Digital Interventions in Type 2 Diabetes Mellitus
Main Article Content
Abstract
Introduction: Type 2 diabetes mellitus (T2DM) is a highly prevalent chronic disease with an increasing mortality rate over the last decade. Diabetes self-management education (DSME) programs have been reported as essential to improve survival; however, patient adherence rates are very low. Therefore, digital devices have been created to deliver DSME at a distance and enhance program attendance. This study aims to assess the effects of digitally delivered DSME programs on the glycosylated hemoglobin (HbA1C) of patients with prediabetes and T2DM.

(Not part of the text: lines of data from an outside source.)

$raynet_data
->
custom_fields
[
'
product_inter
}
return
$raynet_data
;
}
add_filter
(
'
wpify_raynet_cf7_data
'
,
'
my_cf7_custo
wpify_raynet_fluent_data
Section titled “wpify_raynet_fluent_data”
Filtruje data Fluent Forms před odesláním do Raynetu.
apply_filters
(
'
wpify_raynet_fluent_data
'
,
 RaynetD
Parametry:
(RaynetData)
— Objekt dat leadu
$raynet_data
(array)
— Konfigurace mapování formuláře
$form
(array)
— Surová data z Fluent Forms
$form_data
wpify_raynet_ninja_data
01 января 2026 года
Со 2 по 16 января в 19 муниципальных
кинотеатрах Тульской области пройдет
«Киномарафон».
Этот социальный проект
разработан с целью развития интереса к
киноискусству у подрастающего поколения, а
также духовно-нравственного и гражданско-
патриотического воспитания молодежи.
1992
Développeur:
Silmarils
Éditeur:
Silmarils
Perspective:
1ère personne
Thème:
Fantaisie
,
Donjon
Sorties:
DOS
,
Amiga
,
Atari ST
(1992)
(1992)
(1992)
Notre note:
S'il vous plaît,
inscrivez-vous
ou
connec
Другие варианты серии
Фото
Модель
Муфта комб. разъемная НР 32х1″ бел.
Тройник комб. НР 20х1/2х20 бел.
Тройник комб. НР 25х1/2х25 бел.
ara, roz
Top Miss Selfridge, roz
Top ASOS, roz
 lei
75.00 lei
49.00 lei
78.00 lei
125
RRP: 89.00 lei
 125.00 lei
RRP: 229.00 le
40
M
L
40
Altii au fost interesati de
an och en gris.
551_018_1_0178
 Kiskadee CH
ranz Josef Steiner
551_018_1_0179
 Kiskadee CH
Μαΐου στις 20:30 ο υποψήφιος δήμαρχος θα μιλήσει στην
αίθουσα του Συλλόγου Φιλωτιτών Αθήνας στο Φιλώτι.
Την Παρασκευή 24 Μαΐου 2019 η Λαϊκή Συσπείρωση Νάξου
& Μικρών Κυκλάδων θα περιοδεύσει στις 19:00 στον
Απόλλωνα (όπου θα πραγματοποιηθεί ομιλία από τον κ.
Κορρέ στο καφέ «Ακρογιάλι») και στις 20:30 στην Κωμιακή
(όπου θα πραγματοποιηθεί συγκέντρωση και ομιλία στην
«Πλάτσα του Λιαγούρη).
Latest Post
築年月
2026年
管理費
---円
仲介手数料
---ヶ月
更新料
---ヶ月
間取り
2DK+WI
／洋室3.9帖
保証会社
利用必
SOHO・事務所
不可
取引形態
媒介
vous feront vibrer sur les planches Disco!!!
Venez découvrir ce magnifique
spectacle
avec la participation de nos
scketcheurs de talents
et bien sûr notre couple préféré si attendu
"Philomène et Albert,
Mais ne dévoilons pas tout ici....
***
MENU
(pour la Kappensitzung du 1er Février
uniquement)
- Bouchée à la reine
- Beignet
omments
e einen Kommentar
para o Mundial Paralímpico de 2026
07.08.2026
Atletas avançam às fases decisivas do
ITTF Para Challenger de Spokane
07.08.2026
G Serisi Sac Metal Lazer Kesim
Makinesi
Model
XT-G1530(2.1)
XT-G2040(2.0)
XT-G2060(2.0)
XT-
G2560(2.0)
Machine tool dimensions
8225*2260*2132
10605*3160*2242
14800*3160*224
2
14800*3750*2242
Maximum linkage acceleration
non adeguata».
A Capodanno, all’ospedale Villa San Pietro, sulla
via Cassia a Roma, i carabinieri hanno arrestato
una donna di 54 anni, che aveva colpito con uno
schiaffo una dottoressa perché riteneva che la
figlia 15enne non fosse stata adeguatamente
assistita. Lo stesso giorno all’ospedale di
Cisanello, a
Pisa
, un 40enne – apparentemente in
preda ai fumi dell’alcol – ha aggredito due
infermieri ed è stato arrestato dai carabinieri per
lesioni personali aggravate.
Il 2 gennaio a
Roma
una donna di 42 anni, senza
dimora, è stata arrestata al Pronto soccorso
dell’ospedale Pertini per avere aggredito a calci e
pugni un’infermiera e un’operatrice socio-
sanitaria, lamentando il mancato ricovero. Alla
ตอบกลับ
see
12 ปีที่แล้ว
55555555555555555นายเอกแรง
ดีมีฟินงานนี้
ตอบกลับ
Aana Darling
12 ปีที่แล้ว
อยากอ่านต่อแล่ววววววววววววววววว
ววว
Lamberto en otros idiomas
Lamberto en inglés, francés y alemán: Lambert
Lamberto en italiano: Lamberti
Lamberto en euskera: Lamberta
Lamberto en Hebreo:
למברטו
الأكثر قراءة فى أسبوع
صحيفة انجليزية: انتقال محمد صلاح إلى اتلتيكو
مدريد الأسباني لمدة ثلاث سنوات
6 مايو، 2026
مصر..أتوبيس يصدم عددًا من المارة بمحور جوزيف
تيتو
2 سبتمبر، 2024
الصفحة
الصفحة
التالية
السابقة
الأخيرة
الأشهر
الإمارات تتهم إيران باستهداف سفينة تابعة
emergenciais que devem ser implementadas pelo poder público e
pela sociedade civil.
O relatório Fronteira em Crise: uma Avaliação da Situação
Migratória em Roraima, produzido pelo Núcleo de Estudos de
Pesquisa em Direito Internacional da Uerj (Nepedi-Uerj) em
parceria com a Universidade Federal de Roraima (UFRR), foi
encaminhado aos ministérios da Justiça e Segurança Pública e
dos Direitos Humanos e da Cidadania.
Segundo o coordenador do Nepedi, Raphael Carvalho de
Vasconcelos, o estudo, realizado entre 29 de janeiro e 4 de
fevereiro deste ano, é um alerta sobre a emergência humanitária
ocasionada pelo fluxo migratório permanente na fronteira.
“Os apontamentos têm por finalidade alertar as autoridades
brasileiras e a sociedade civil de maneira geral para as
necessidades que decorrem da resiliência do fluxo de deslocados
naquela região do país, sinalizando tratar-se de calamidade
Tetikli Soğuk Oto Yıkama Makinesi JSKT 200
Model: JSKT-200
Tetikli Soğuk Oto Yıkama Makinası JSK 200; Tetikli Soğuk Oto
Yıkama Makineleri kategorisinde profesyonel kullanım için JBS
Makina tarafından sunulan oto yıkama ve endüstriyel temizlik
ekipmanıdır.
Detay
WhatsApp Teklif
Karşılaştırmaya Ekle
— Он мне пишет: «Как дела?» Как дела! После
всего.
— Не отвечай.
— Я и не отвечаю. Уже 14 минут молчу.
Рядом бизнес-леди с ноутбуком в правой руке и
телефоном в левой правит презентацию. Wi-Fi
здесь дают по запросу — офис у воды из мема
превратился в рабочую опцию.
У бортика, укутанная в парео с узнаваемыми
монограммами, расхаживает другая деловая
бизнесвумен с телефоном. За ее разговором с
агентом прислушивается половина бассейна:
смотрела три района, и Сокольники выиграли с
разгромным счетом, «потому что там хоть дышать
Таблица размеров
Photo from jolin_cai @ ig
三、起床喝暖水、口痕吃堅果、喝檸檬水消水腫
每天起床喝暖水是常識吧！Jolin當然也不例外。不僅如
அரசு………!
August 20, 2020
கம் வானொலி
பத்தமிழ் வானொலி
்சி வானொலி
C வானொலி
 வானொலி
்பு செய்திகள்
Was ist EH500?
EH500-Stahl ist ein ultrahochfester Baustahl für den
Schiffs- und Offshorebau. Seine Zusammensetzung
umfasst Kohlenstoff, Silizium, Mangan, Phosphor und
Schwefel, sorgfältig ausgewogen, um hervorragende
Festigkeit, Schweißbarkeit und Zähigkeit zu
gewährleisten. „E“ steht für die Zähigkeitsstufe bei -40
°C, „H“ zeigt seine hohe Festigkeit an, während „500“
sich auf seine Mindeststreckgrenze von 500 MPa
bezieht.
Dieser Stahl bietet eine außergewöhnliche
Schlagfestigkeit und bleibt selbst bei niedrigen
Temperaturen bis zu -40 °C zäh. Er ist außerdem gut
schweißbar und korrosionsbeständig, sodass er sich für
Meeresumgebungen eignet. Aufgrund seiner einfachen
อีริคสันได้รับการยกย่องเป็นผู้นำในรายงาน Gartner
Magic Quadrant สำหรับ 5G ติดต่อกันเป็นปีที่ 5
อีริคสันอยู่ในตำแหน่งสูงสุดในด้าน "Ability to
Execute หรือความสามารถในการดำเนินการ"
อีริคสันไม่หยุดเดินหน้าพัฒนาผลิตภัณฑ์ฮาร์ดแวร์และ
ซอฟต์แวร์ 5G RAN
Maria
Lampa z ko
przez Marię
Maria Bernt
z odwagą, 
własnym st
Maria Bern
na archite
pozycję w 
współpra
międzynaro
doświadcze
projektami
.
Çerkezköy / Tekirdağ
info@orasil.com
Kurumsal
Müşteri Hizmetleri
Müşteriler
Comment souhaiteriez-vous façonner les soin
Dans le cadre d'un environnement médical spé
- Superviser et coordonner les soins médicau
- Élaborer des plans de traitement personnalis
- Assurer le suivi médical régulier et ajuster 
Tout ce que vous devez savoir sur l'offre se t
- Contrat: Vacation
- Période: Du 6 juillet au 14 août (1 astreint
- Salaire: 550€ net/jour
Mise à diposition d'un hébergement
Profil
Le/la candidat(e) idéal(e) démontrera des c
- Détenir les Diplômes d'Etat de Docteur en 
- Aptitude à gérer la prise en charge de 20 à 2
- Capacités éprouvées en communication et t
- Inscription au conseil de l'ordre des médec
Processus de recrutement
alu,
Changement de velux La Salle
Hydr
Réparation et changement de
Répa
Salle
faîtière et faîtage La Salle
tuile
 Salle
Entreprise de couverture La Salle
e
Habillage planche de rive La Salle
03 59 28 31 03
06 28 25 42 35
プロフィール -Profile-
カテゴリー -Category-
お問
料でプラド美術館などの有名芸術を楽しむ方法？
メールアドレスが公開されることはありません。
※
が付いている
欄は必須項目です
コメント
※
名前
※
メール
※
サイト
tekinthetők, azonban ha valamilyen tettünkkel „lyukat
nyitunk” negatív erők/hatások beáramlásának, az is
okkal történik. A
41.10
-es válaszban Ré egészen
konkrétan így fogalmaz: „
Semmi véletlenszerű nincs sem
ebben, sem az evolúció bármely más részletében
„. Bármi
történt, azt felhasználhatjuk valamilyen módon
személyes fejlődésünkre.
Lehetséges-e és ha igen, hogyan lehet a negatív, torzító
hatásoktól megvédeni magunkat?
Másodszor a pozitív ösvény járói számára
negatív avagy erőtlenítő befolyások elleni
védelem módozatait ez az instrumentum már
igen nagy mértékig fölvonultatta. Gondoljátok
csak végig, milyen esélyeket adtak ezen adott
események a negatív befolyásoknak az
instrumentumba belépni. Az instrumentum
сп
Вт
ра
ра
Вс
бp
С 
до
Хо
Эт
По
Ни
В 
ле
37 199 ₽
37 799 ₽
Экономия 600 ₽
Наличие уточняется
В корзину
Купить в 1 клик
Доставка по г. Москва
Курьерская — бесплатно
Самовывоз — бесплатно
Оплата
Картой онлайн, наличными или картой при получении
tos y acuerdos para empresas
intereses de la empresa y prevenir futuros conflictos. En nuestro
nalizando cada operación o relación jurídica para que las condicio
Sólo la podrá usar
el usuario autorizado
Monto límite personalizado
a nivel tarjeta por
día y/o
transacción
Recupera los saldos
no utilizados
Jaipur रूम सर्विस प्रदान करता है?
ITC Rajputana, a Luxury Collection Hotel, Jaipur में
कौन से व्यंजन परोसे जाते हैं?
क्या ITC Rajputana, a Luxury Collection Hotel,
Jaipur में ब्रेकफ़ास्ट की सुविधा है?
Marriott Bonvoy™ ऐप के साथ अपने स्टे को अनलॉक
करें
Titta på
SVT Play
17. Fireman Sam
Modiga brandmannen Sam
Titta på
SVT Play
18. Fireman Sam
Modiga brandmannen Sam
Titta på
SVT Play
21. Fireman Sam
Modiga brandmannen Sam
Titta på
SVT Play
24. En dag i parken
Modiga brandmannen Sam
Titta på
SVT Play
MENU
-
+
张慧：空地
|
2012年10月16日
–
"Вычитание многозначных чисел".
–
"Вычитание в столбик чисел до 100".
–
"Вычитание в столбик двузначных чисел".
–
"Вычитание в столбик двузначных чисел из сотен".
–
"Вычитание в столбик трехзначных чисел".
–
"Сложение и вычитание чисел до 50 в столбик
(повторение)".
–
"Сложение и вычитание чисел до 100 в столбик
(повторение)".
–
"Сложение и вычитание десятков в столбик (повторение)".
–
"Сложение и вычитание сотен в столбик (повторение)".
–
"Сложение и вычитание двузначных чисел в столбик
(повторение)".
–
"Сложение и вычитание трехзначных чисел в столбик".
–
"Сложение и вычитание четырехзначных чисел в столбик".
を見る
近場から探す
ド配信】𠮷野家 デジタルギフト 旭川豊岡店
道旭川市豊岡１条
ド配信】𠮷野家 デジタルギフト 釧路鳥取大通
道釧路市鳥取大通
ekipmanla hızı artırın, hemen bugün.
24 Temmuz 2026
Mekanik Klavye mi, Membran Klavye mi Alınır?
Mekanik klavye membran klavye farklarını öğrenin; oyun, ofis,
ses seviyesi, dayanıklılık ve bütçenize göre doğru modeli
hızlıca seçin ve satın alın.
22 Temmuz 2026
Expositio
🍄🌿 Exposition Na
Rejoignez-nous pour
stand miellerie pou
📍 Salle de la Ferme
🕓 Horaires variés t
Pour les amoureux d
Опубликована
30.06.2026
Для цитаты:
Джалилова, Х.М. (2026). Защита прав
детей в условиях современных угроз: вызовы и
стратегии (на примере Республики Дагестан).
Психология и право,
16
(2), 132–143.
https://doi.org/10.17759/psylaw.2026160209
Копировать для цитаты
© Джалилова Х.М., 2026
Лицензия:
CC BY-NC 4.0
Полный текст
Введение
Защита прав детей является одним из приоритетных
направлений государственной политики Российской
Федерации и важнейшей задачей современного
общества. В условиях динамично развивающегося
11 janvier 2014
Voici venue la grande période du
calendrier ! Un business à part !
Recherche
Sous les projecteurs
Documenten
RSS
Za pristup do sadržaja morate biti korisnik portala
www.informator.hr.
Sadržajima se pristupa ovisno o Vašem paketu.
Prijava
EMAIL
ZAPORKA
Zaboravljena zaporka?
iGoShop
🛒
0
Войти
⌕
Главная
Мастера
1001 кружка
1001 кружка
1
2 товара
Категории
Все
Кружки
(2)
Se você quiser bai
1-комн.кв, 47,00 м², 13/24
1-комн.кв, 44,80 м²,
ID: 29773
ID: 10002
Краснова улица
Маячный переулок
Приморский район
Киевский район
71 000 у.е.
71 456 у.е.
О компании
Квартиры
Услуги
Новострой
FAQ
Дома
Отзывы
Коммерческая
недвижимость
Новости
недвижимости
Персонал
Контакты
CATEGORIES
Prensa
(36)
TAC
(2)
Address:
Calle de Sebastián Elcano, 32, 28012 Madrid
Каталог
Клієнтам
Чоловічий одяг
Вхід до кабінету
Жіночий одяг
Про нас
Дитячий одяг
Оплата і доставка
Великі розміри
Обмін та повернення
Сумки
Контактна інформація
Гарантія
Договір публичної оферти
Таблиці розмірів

Methods: We researched PUBMED databases for randomized controlled trials (RCT) and observational studies (OS) published between 2012-2022 in English, Portuguese, or Spanish. The selected articles tested digital DSME interventions against treatment as usual (TAU) on adults (>18 years) previously diagnosed with T2DM or prediabetes. The result was measured by determining the HbA1c levels.
Results: Out of 261 articles, 14 RCTs were selected based on eligibility criteria. Digital DSME technologies have different objectives, including monitoring glycemic fluctuation, insulin titration, nutritional guidance, sleeping assessment, enhance- ment of physical activity, control of comorbidities, relevant task notifications, personalized treatment recommendations, educational content, and patient/medical staff remote interaction. Some of the technologies combined machine learning techniques for different functions, including detecting adverse glycemic events, physical activity, and blood pressure, among others. Although the level of adherence varied among the various trials, 4 of the 14 RCTs analyzed reported a significant reduction of HbA1c levels using these digital devices compared to TAU.
Discussion: Programs providing digital DSME education is a potentially cost-effective tool to improve diabetes care worldwide by overcoming distance barriers, facilitating physician-patient communication, and reducing HbA1c levels. Future improvements in implementing these technologies could enhance user compliance and contribute effectively to diabetes management.